Sunday, August 4, 2013

Garden of Light | WolffLand.com

The website is up!    You can actually buy prints, or paintings......or just wander through the rooms listening to the paintings talk to each other.   It's a museum, also.
The Wolff Museum


This is just one place you could go:

Garden of Light | WolffLand.com

Saturday, February 16, 2013

Sunday, February 3, 2013

Thursday, January 31, 2013

Monday's Ghost



It was a Monday when I met the ghost.  He was standing on the corner near my loft, kind of leaning on the air.  He was a bit Silver Surfer, a bit old style hippie, but mostly not there.  I saw him right away but didn't understand how to see him. I got that no one else was seeing him, and that put me right into the realm of life shock that I inhabit much of the time anyway.  Like when I was giving birth to my son...I kept thinking in the midst of God awful contractions: Am I really having a baby?  As though I hadn't gone through every moment of those 9 months.

» **LIST OF TASKS**
A: Answer these questions using the blog excerpt:
(i) What does the post about the website say can be bought there?
(ii) On which day of the week did the writer meet the ghost?
(iii) Where was the ghost standing?
B: Summarize the blog excerpt in two sentences.

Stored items
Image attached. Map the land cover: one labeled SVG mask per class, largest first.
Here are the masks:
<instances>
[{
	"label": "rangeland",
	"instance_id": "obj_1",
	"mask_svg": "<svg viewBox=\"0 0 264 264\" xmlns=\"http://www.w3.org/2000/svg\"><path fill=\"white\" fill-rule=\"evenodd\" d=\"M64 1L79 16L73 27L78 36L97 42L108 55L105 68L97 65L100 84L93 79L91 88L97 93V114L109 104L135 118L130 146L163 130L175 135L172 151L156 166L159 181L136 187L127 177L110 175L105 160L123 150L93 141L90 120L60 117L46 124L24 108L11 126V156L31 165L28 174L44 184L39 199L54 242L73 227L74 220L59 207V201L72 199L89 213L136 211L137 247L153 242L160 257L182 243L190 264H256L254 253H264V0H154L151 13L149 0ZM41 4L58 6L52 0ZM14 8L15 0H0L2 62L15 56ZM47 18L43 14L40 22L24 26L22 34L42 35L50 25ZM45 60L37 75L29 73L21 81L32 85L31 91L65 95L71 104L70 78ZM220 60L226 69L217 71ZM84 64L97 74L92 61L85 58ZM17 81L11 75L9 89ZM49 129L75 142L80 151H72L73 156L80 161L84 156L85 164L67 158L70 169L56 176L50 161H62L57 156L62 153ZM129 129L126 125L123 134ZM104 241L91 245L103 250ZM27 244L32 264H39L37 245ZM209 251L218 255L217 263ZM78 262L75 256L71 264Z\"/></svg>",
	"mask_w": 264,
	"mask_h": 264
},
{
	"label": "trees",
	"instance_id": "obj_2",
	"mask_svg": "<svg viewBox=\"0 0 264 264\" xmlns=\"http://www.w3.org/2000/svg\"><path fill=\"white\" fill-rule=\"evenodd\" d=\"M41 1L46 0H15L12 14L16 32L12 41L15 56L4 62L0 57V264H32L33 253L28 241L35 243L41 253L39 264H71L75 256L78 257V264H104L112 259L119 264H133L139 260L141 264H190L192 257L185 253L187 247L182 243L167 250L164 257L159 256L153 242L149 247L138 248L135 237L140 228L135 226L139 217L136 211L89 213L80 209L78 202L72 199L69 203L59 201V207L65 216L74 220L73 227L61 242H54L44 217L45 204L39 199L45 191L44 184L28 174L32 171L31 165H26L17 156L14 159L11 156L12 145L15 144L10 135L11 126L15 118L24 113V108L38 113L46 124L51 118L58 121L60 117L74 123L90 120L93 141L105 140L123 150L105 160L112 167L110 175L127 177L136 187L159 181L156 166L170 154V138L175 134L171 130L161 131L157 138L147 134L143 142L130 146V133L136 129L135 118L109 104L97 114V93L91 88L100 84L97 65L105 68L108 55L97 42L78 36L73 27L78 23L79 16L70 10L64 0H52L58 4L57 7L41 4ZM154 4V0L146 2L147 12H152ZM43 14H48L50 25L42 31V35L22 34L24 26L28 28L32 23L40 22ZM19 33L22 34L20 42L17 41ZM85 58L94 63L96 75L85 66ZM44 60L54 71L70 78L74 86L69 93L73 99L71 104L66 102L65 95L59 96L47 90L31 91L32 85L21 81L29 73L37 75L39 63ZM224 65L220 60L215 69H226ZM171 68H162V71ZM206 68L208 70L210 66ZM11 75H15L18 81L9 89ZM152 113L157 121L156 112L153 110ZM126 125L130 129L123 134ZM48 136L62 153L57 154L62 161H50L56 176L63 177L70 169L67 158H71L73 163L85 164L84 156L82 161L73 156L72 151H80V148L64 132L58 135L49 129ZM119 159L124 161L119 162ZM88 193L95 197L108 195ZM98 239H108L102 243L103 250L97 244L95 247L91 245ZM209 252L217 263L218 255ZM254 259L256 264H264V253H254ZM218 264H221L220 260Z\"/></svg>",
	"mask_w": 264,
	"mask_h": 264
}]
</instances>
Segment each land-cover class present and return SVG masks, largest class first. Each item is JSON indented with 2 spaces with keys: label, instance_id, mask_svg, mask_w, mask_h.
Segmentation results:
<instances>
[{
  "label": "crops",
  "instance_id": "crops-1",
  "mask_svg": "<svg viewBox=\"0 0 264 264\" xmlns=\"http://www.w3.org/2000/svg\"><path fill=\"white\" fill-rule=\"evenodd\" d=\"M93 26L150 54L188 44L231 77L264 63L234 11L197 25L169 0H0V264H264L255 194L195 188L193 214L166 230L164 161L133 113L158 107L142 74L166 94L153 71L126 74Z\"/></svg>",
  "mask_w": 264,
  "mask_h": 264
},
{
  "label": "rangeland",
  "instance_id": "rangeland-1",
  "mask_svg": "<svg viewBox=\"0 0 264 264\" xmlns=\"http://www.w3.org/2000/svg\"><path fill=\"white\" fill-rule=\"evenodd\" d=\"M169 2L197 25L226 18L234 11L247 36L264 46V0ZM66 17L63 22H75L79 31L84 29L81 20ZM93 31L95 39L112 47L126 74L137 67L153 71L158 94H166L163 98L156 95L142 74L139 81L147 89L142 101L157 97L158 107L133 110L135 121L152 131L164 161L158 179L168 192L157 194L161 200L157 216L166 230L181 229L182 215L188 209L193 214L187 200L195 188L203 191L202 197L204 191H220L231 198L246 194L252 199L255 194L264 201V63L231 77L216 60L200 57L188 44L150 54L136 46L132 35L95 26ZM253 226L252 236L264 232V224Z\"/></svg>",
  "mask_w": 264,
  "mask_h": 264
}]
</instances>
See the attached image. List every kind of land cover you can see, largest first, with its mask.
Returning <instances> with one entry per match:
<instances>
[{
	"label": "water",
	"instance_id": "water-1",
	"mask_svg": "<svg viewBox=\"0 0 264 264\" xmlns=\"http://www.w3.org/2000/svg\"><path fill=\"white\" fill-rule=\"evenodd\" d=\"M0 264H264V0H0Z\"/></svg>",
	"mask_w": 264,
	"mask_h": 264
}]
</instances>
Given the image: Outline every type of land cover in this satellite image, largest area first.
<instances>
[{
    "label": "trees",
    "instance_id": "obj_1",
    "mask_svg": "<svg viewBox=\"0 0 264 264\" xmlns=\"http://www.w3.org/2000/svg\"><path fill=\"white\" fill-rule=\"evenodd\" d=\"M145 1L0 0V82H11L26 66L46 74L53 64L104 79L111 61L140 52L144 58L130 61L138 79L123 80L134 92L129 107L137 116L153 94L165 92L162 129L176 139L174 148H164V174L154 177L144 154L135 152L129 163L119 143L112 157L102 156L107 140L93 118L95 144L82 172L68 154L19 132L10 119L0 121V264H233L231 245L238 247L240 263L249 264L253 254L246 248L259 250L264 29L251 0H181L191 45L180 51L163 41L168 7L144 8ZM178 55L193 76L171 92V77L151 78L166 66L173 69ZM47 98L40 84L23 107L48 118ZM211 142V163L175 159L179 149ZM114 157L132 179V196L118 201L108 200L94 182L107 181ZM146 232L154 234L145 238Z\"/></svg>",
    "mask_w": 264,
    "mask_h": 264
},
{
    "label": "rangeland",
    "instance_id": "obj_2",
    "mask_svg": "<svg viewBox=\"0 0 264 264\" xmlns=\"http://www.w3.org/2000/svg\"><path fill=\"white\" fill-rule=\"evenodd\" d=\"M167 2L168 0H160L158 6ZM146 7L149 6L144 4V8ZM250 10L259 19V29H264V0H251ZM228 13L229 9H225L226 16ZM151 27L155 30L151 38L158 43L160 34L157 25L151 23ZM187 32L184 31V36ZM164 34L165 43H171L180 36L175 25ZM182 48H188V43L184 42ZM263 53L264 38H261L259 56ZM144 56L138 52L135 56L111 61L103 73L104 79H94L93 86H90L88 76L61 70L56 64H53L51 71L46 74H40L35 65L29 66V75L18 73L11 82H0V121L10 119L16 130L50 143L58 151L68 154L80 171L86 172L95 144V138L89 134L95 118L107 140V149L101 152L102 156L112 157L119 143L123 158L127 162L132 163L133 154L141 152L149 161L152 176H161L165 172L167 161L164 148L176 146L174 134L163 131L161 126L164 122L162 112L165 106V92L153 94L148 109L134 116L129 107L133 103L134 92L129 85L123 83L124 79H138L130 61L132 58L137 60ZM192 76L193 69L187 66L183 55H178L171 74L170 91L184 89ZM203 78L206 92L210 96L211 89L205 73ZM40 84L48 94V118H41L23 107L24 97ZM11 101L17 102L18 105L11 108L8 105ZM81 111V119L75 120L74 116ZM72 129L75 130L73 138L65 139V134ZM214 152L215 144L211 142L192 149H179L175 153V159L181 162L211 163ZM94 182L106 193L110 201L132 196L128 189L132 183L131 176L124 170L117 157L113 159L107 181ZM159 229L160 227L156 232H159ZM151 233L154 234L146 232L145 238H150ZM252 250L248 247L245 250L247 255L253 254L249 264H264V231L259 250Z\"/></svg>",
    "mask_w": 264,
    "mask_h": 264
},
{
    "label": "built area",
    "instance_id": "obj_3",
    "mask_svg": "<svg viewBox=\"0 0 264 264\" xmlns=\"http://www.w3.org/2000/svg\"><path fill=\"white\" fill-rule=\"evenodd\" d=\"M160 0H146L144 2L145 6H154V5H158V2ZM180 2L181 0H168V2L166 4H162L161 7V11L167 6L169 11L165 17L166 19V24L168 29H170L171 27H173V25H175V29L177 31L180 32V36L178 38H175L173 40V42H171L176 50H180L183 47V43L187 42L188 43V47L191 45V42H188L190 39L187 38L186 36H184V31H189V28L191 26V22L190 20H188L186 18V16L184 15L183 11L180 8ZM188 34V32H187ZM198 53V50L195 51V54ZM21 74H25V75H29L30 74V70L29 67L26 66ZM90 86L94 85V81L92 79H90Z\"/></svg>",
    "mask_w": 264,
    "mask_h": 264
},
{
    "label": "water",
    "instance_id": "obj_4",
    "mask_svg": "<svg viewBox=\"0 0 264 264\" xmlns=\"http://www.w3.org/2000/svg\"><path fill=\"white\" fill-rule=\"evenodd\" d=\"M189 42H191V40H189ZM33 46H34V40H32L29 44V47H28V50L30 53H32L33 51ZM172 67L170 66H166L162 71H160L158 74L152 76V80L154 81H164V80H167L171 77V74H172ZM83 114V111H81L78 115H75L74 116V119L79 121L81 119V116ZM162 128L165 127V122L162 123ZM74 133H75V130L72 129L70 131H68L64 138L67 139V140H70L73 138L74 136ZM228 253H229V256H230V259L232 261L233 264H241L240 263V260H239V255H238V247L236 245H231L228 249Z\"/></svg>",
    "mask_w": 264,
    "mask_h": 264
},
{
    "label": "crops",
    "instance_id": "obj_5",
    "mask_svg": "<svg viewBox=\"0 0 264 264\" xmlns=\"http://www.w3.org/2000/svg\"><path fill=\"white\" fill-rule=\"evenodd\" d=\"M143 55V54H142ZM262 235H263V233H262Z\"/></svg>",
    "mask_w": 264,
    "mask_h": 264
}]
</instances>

» **TASK RESULTS**
A:
(i) Prints or paintings.
(ii) Monday.
(iii) On the corner near the writer's loft.

B: The blog excerpt announces that the website is up, where visitors can buy prints or paintings or wander through rooms listening to the paintings talk, since it is also a museum. Another post, "Monday's Ghost," recounts meeting a ghost on the corner near the writer's loft whom no one else was seeing, a shock the writer compares to wondering, during labor with a son, whether a baby was really coming.